• [PROBLEMS TO SOLVE]
[1] List the qualities that the passage about coywolves suggests someone might want in a partner.
[2] According to the passage about coywolves, what reduced the wolf population in the area?

• [EXTRACT PROVIDED]
In the advent of global warming and climate change, the evolution of new species is unexpected and startling, but it is happening in eastern North America - and the reason behind it is a little funny.

If you're dating right now, or just looking for Mr. Right, surely you have your standards. Perhaps you want someone handsome, brave, strong, and sultry? But what if, Mr. Right does not exist? Or what if there's a shortage of buff guys, and you have to compete?

Well that's exactly happening to wolves right now: scarcity of potential partners, The Economist reportedHunting and deforestation have decreased the wolf population in the area. However, as forests were turned into farms, dogs and coyotes started coming around to mingle and mate with wolves.

Usually, interbreeding across animal species bears offspring less vigorous than either parent - if they survive at all. For instance, ligers, born from tigers and lions, are very fragile animals, and can be infertile.

The combination of wolf, dog, and coyote DNA generated an exception. Coywolves are extraordinarily fit, and as a consequence, are booming in numbers and spreading through the Eastern part of North America. Some call these mammals the Eastern coyote.

• [SUPPLIED INFORMATION]

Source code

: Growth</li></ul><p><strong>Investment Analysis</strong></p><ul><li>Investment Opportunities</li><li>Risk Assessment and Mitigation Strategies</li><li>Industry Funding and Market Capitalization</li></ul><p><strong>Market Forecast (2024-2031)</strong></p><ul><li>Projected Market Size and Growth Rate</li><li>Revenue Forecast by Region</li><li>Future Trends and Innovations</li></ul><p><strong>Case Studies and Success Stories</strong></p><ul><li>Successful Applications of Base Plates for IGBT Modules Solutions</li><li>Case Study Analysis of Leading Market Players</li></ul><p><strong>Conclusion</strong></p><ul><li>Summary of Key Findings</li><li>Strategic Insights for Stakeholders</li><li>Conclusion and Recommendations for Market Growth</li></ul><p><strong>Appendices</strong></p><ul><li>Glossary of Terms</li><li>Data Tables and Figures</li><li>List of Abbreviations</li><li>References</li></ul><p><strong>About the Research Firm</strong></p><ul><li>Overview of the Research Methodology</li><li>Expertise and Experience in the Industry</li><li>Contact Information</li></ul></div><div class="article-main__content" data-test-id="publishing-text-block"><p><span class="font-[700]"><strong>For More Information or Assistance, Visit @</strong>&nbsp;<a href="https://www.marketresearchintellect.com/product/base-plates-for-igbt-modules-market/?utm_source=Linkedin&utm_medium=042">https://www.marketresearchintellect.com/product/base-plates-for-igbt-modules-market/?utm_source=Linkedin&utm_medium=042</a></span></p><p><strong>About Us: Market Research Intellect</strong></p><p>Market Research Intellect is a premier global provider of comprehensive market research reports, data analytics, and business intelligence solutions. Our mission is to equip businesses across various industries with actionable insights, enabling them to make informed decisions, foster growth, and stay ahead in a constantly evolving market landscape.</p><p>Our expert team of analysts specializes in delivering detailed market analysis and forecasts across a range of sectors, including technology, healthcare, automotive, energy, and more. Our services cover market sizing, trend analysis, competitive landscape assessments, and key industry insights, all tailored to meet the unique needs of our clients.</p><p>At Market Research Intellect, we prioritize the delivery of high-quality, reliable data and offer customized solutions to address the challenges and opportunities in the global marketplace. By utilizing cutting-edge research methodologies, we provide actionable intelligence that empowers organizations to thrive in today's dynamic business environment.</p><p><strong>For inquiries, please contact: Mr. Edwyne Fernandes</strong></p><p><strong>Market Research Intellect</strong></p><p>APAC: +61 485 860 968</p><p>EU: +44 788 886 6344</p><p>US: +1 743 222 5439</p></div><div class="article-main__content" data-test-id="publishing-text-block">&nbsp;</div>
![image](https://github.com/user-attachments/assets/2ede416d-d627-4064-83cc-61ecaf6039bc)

• [RESULTS IN ORDER]
[1] Handsome, brave, strong, and sultry.

[2] Hunting and deforestation.